(Bounding box coordinate data)
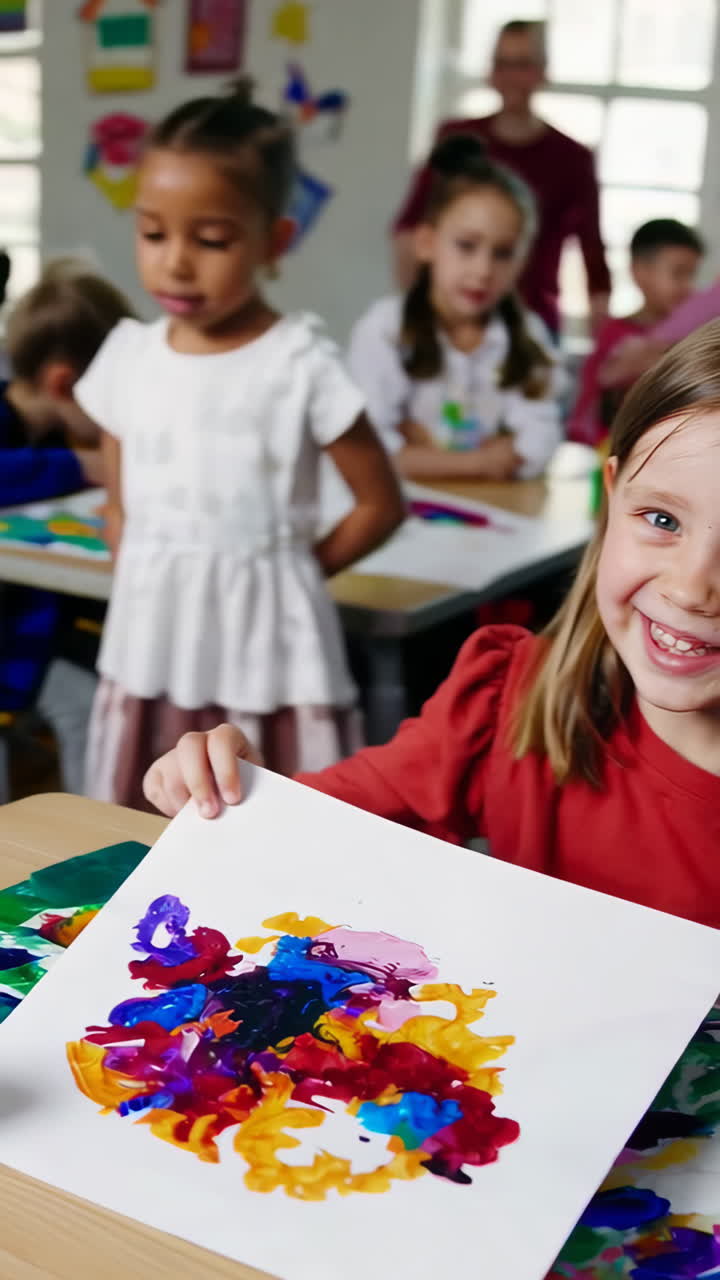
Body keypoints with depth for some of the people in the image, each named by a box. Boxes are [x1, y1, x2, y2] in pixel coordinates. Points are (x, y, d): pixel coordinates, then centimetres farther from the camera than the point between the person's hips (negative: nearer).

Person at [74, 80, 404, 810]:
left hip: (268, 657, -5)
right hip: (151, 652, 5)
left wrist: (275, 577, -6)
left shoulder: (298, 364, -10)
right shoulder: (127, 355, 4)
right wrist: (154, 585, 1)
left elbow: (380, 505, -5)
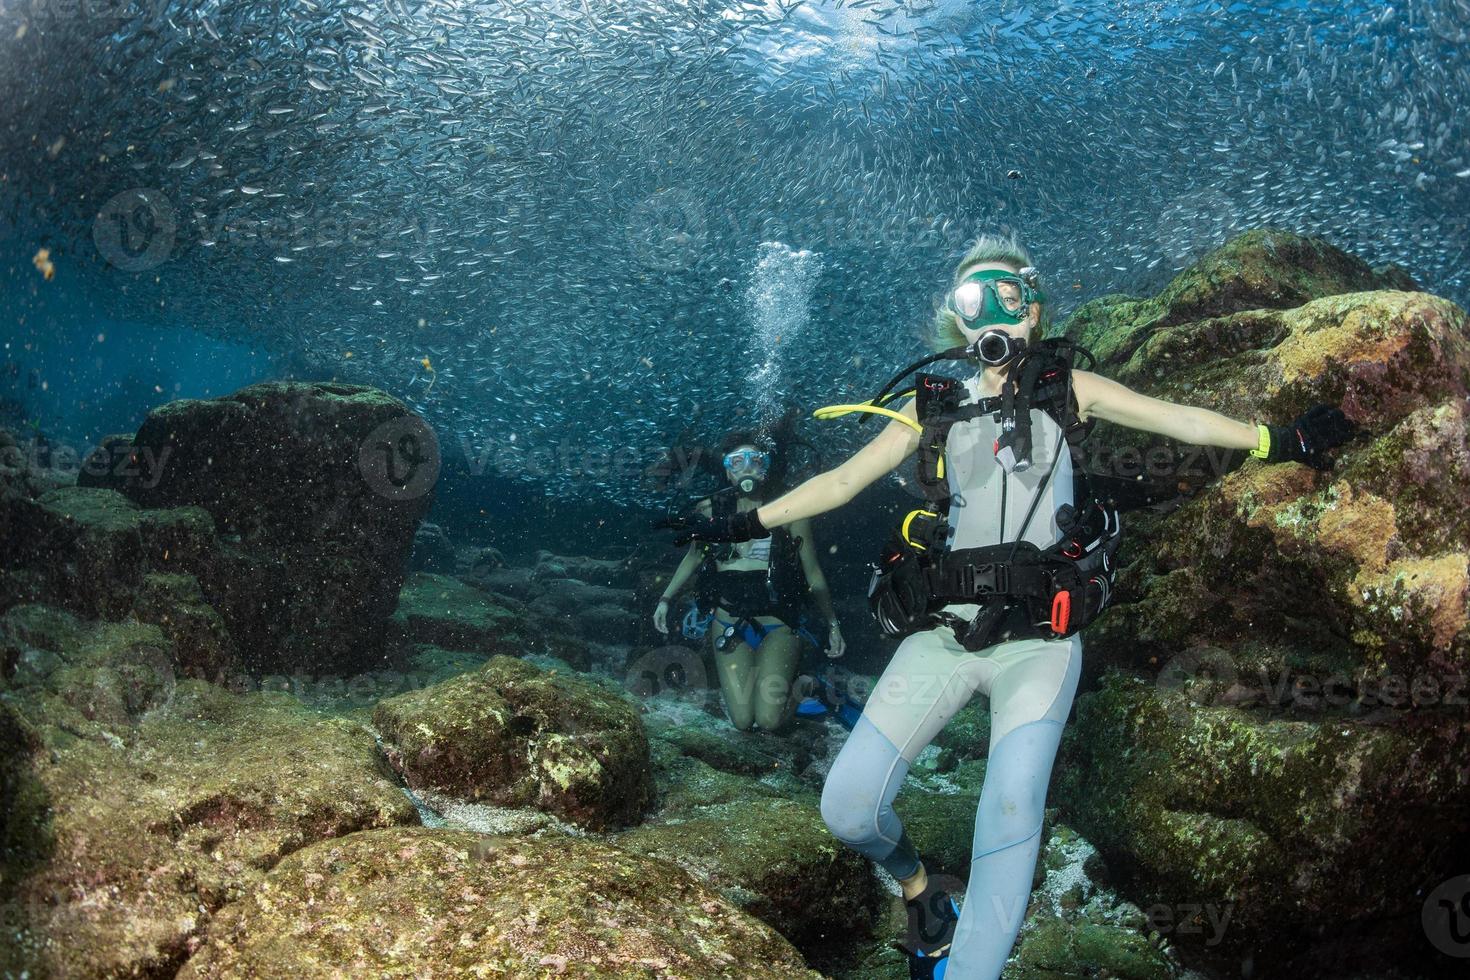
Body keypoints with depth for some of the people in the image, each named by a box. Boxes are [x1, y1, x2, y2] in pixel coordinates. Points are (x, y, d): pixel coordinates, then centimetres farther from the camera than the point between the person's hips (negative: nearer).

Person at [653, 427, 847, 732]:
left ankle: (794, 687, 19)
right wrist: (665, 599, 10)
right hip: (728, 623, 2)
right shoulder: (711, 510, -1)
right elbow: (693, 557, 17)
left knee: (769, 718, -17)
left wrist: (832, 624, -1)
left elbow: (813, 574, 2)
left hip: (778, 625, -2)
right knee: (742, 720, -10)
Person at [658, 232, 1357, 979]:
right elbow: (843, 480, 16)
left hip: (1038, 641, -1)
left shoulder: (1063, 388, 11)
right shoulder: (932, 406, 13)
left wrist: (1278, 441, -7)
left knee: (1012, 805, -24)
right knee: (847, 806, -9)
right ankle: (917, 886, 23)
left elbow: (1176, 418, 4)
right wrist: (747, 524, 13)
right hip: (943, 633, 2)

==

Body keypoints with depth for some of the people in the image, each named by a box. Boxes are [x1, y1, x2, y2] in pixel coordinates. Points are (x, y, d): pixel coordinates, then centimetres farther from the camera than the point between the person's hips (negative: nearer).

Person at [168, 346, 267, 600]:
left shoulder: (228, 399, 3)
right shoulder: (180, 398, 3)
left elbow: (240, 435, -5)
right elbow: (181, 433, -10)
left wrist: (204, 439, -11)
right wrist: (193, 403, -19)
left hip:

...

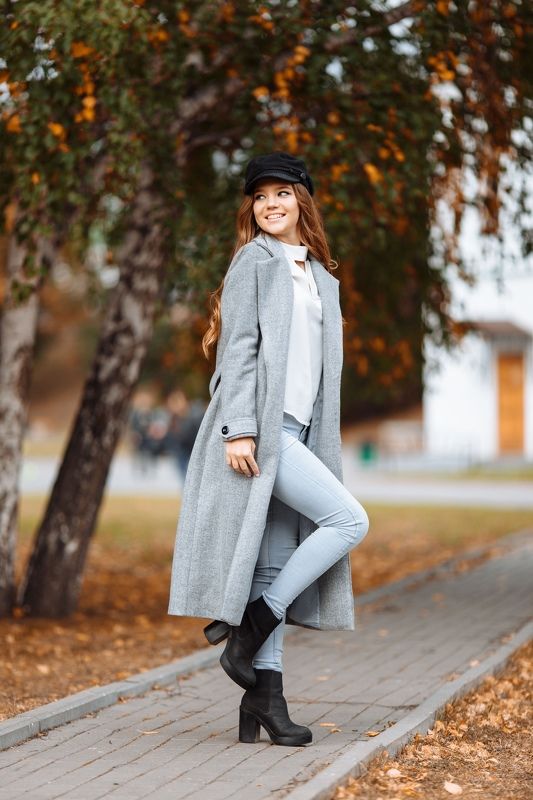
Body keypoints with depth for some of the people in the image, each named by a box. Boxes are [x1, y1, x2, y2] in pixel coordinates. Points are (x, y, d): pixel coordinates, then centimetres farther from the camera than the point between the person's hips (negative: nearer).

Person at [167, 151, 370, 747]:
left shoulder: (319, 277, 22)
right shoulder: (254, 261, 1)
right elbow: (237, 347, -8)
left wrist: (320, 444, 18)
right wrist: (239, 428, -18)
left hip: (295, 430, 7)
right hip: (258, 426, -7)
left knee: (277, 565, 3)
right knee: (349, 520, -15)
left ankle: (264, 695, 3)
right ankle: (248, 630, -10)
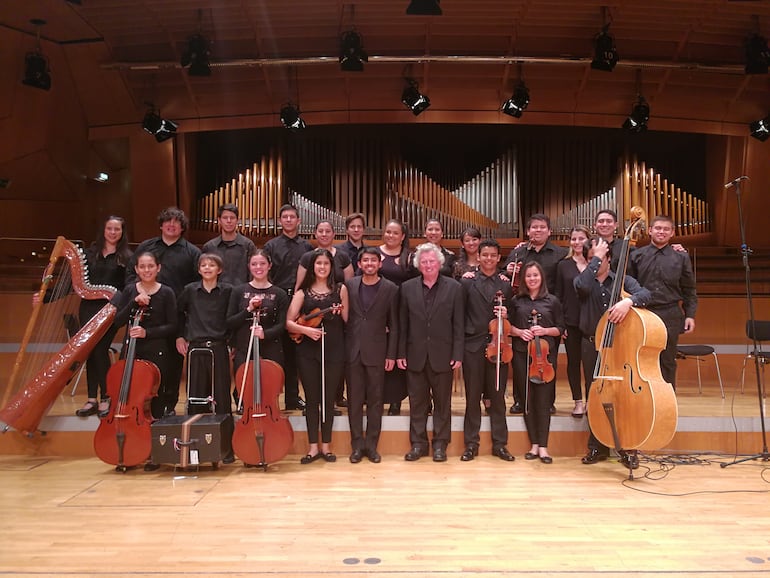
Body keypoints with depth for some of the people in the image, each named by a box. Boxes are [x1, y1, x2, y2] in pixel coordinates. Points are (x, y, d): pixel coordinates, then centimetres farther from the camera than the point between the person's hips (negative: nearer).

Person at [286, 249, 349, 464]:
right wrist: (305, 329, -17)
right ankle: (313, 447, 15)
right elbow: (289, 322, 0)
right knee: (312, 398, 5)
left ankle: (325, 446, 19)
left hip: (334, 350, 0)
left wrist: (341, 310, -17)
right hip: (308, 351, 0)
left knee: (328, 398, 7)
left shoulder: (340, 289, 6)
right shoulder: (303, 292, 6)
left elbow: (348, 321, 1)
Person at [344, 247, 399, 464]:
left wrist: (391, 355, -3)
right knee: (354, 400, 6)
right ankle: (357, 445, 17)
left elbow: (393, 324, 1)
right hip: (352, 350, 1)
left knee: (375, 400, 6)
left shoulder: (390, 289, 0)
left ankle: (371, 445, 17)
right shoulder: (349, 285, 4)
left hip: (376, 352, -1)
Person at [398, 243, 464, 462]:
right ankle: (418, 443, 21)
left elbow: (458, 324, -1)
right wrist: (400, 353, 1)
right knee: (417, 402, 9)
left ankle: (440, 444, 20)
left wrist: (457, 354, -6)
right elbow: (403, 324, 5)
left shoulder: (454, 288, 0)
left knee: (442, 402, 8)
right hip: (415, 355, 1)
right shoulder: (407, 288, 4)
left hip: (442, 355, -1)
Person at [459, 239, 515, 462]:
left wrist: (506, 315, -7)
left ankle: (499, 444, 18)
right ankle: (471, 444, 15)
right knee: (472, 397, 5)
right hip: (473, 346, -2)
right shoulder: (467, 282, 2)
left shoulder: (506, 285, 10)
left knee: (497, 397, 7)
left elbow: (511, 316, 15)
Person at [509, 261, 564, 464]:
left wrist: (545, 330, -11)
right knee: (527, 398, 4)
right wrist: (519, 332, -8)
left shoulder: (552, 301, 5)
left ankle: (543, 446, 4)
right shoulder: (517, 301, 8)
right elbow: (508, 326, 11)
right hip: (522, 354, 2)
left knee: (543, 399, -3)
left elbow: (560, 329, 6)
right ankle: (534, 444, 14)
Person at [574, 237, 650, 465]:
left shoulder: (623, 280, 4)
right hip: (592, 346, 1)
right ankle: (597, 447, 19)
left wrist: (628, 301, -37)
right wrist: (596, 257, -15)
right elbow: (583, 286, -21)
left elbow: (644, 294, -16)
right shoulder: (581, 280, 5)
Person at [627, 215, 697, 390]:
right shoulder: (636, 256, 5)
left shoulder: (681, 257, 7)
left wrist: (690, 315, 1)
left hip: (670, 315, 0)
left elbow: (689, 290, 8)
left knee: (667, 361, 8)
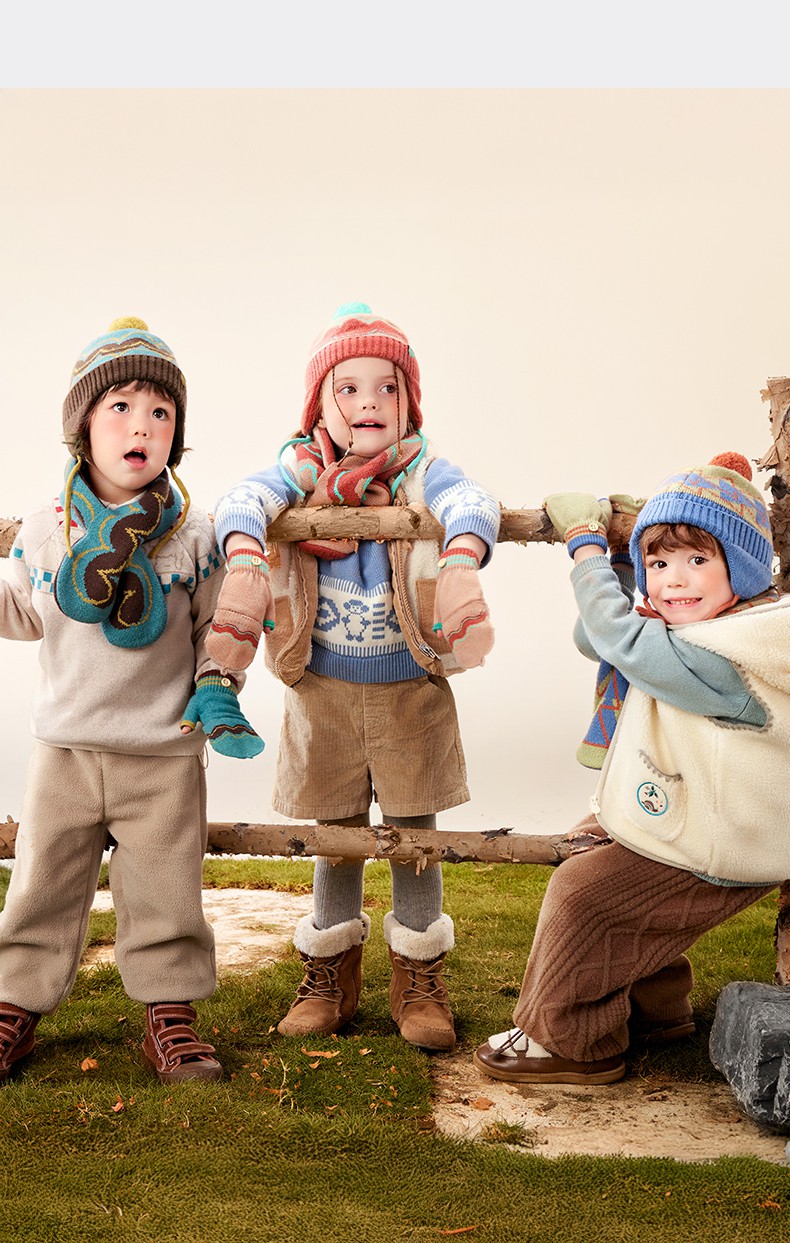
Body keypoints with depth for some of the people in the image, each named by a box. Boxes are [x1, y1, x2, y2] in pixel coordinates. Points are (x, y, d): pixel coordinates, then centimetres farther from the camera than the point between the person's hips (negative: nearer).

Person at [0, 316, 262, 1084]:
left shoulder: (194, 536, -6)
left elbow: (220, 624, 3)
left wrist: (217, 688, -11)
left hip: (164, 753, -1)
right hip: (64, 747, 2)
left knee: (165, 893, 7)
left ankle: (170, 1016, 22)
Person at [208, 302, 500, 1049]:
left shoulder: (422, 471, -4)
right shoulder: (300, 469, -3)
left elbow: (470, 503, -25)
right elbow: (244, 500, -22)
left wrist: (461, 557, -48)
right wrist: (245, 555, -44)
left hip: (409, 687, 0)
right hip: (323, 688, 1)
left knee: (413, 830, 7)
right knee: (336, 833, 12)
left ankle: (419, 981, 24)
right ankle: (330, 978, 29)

**REQUIRED WORK**
Take the lines from the one containing "right ankle: (471, 444, 15)" through the one containing "left wrist: (545, 330, -11)", and switch "knee" to "knee joint" in them, leaving everything else unchanged.

**EXERCISE OUTPUT**
right ankle: (471, 444, 15)
right knee joint: (472, 397, 5)
right hip: (473, 346, -2)
right shoulder: (467, 282, 2)
left shoulder: (506, 285, 10)
left knee joint: (497, 397, 7)
left elbow: (511, 316, 15)
Person at [509, 261, 564, 464]:
left wrist: (545, 330, -11)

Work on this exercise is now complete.